Does God Tell Us Why There is Evil?

By Elias Ayala (MDiv & M.A.T.)
Does God Tell Us Why there is EvilWhen we experience evil or observe the very real evil all around us, we often ask ourselves how a perfectly good God could allow it, and not just allow it, but allow a whole lot of it. The existence of evil is indeed a very perplexing issue especially for those who also believe in the God of the Bible who is said to be morally perfect and all-powerful. Indeed, if God is morally perfect and good, as well as all-powerful, surely he would not only be able to remove the evil, but he would also have the desire to so. But if God is able to remove the evil and has the power to remove it, why then do we still observe the reality of evil all around us?

The usual response to these questions typically take the form: God has morally sufficient reasons to allow the evil that transpires. I agree with this both as a way of showing that there is no contradiction between a perfectly good God and an all-powerful God and the existence of evil, since it is quite true that God may have reasons unknown to us as to why he allows the evil that he allows. If this is even remotely possible, it therefore follows that there is no contradiction. However, from the biblical perspective, are we left with a complete and utter mystery as to what God’s reasons are for allowing the evil that he allows? I don’t think that that is the case.

What I have presented thus far in a very simple way is what is commonly known in philosophy as the “Problem of Evil”. For many Christians, it has not only been a very serious intellectual challenge, but a very powerful emotional challenge as well. Even though I don’t see a contradiction between the existence of a perfectly good and all-powerful God and the existence of evil, this does not mean that I do not feel the emotional tension in the fact that I both see and experience very real evil in daily life. That being said, in the midst of this experience, we often ask ourselves, WHY? Does the Bible give a reason why? I think it does.

Let us consider the famous story in John 9 (The Man Born Blind). In John 9 we read of a man who was born blind.
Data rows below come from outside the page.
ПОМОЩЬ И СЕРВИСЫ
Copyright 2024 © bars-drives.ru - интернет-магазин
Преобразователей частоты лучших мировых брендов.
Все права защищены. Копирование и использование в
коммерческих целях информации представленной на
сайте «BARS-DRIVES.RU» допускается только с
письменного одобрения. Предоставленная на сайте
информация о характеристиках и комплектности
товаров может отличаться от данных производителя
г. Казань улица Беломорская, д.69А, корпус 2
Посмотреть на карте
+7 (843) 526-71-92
This is a great example of our previously stated “Problem of Evil”. Indeed, babies born with deformities or various diseases are often the very examples that skeptics use to bring the perceived problem out. As they are walking towards the man blind from birth, the disciples ask Jesus the very question that concerns what we are currently talking about. They ask him, “Rabbi, who sinned, this man or his parents, that he was born blind?” Notice that the disciples wrongly assumed that the reason “WHY” the man was born this way was because of either personal sin or the sin of his parents. However, Jesus corrects their misapprehensions by saying, ” It was not that this man sinned, or his parents, but that the works of God might be displayed in him.

Notice that the “reason” this evil (being born blind) was upon this man had nothing primarily to do with his personal sin or the sin of his parents, but rather, it was for the purpose that the “works of God might be displayed in him”. The ultimate “REASON” or “PURPOSE” of this evil was to display God’s work, for the purpose of his own glory. God’s glory is on display when his power overcomes evil.

If we can ask the question again, and thus provide the succinct and powerful answer: Why does a good, all-powerful God allow evil? (Answer): So that he can display his power over evil and as a result, reveal his matchless glory! Or, as Christian philosopher Cornelius Van Til once stated: “It was God’s will that sin should come into the world. He wished to enhance his glory by means of its punishment and removal.” (Defense of the Faith, pg. 160).

While it is true, that we cannot always deduce the “specific and immediate” reasons as to “why” God allows certain evils, we can know in an ultimate sense that if God allows evil at all, it is only for his own glorious purposes which abound ultimately and finally to his own glory.

We read elsewhere in scripture that “In him we have obtained an inheritance, having been predestined according to the purpose of him who WORKS ALL THINGS according to the council of his will” (Ephesians 1:11). God indeed works “ALL THINGS” according to his perfect council, and in doing so, his mighty and powerful work is displayed unto his glory.

If God works “all” things after the council of his own will, this would include the evil acts of men, and all other seemingly impersonal evils (i.e. natural evils: earthquakes, tsunamis, land slides etc.). When God created the heavens and the earth, he was not rolling the dice hoping that things would unfold unto his own glory and purposes, but rather, he has declared the end from the beginning (Isaiah 46:10) and has proclaimed that “my purpose will stand”. If God has a purpose for all things, then God has a reason for all things, and if God has a reason for all things then it follows that God has a reason for the evil he allows. And based on scriptural teaching, one of the primary reasons for allowing evil is to display his own glory and power over its effects. Praise God that his power and glory will conquer evil once and for all, and in doing so, his name will be proclaimed and glorified by all.